Tackling cyber security as a collaborative team
Matthias Maier, Security evangelist, Splunk
Cyber security has long been seen as a technology problem. Speak to any security professional and the proverbial ‘needle in the haystack’ often comes up when sifting through the different components in the wake of an attack. Barely a week goes by without large corporations hitting the headlines as a result of a malicious attack, and in this landscape we need to be thinking not just about how we prevent threats, but how we detect and respond to them once they have got inside our organisations. Understanding what’s in front of us and turning big data into usable, contextual data, is the trick to spot the anomalies which give these threats away before they manifest into a full blown data breach.
To transform companies from sitting ducks into cyber threat experts, four simple things are needed to get a single pane of glass view across operations and respond effectively to a threat:
Collect network information from systems across your environment
Collect end point data
Understand user identity: Who’s accessing the system? How often are they logging in? And from what location? To which department do they belong?
Threat intelligence: what do we know from the bigger picture across the industry that we can identify or apply to a threat?
Responding to an attack is often overlooked as ‘the inevitable breach’ is a relatively new concept and requires wider coordination. But as businesses are trying to break down silos to be more open and inclusive to allow digital business growth at speed, the same needs to happen in security. We’re starting to see businesses dedicate resource to computer emergency response teams (CERTs), with colleagues and peers coming together when incidents occur. When it comes to security, the more data, opinions and expertise, the better.
Security Avengers, Assemble
Data driven security is a simple concept for businesses to grasp, but implementation is trickier. Peers need to work smarter across departments by making data accessible, usable and valuable in order to better understand the security landscape.
A modern cyber security team needs experts from different divisions. They start with the same information, but their different perspectives, when combined, paint a more detailed picture of threats. Understanding the way that a threat structures code, sits in the network and targets data are all vital in getting to grips with how it works. To get the best information, you need security, network and infrastructure analysts all working together.
But it’s not just internal collaboration that’s needed to tackle security threats. Talk with other companies on how they set up threat intelligence and what makes it work. When a threat is uncovered, information about it should be shared as widely as possible with industry peers. We’re all in the same boat and a collective ecosystem approach is far stronger than a number of isolated islands all working independently.

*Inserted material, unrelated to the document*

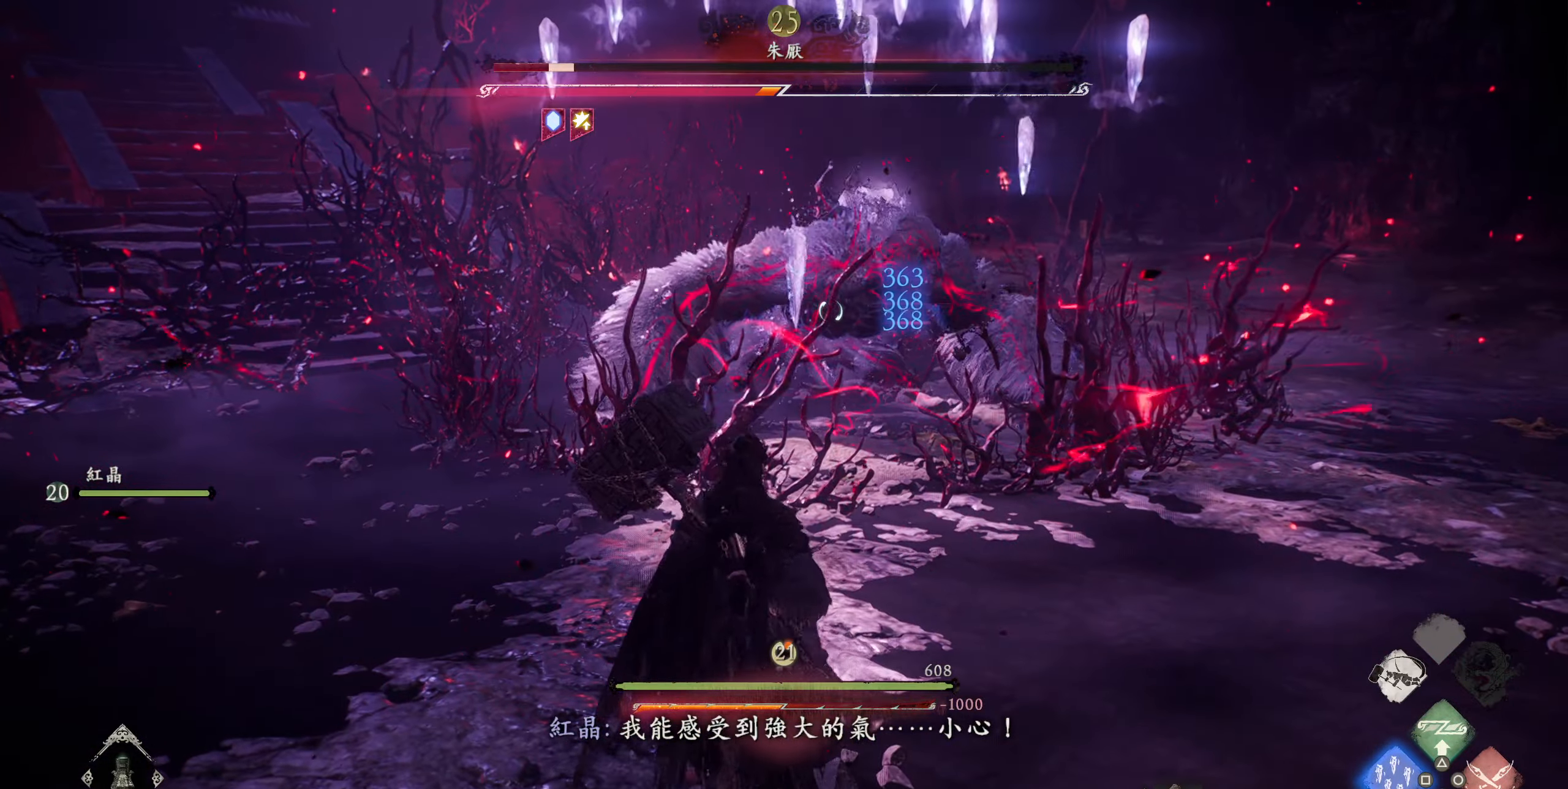
{"dt_ms": 500, "buttons": [], "left_stick": "center", "right_stick": "center", "events": [[17, "SQUARE", "down"], [117, "SQUARE", "up"], [200, "SQUARE", "down"], [317, "SQUARE", "up"], [483, "R2", "up"]]}
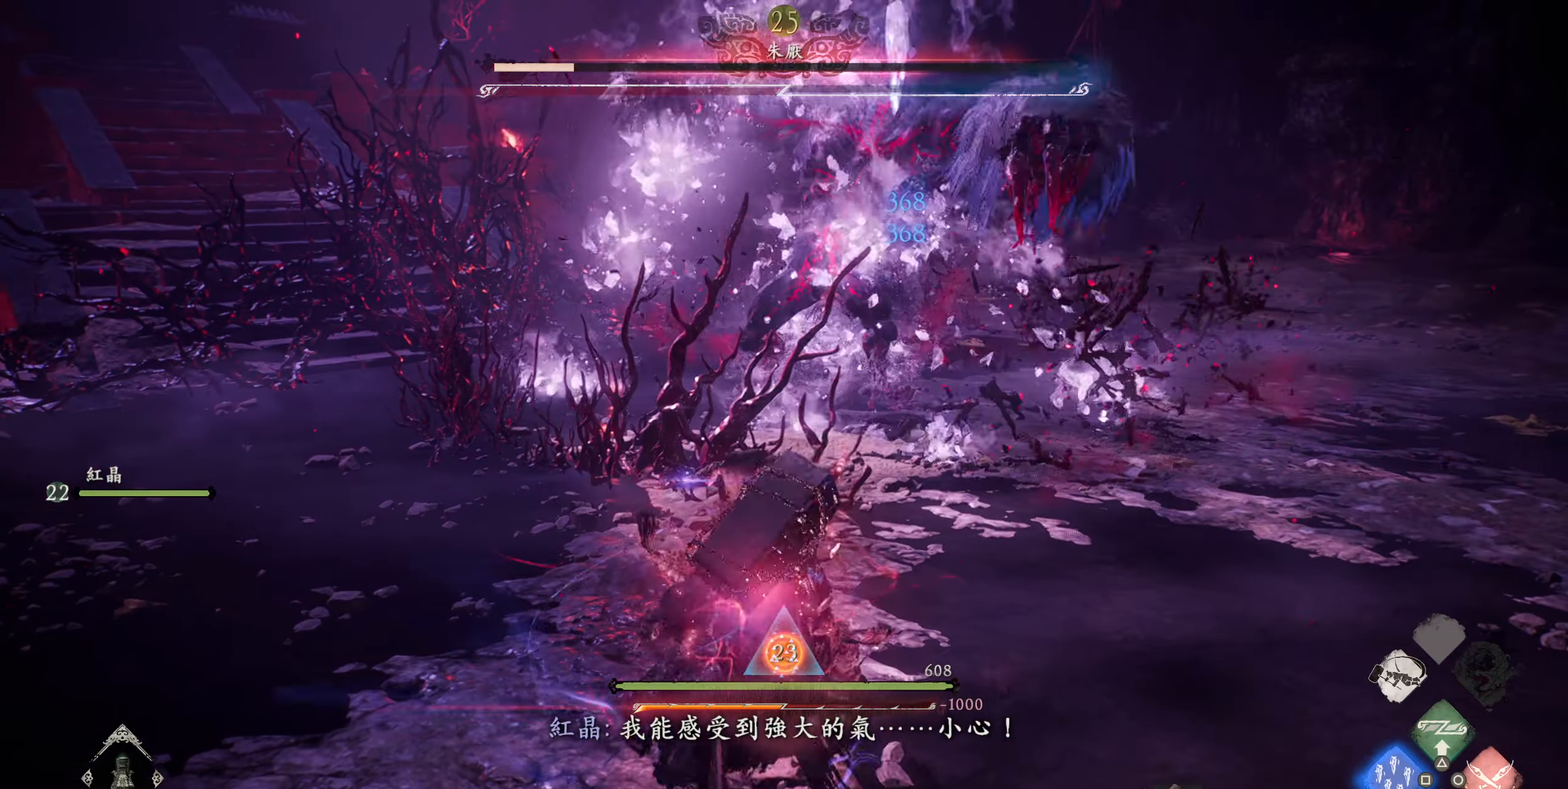
{"dt_ms": 500, "buttons": [], "left_stick": "center", "right_stick": "center", "events": []}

Investigate alerts as they happen
The speed of response when a business is hit by an attack is crucial to the ability to fend it off. First, organisations need to spot the most dangerous attacks. That means knowing what’s in front of you and what automated action can be taken. Of the millions of alerts you get, which ones need human attention, versus human interaction?
When you have a high level threat, get the emergency response team together and figure out the nature of the threat and the best course of action. Once you have diagnosed this information, you can learn from it and train your prevention solutions or even employees to spot and deal with this threat more effectively in the future.
Attacks are – or at least should be – a concern for every CEO out there. It’s they who will face calls to step down if breached and, as we’ve seen recently customers are on the verge of legal claims for compromised information. Computer Emergency Response may seem like a no-brainer, as attitudes to cyber-security shift from an isolated IT concern to a pan-industry problem. The collective intelligence of companies and experts across industries, sharing real time insights will help to stem the tide of persistent attacks.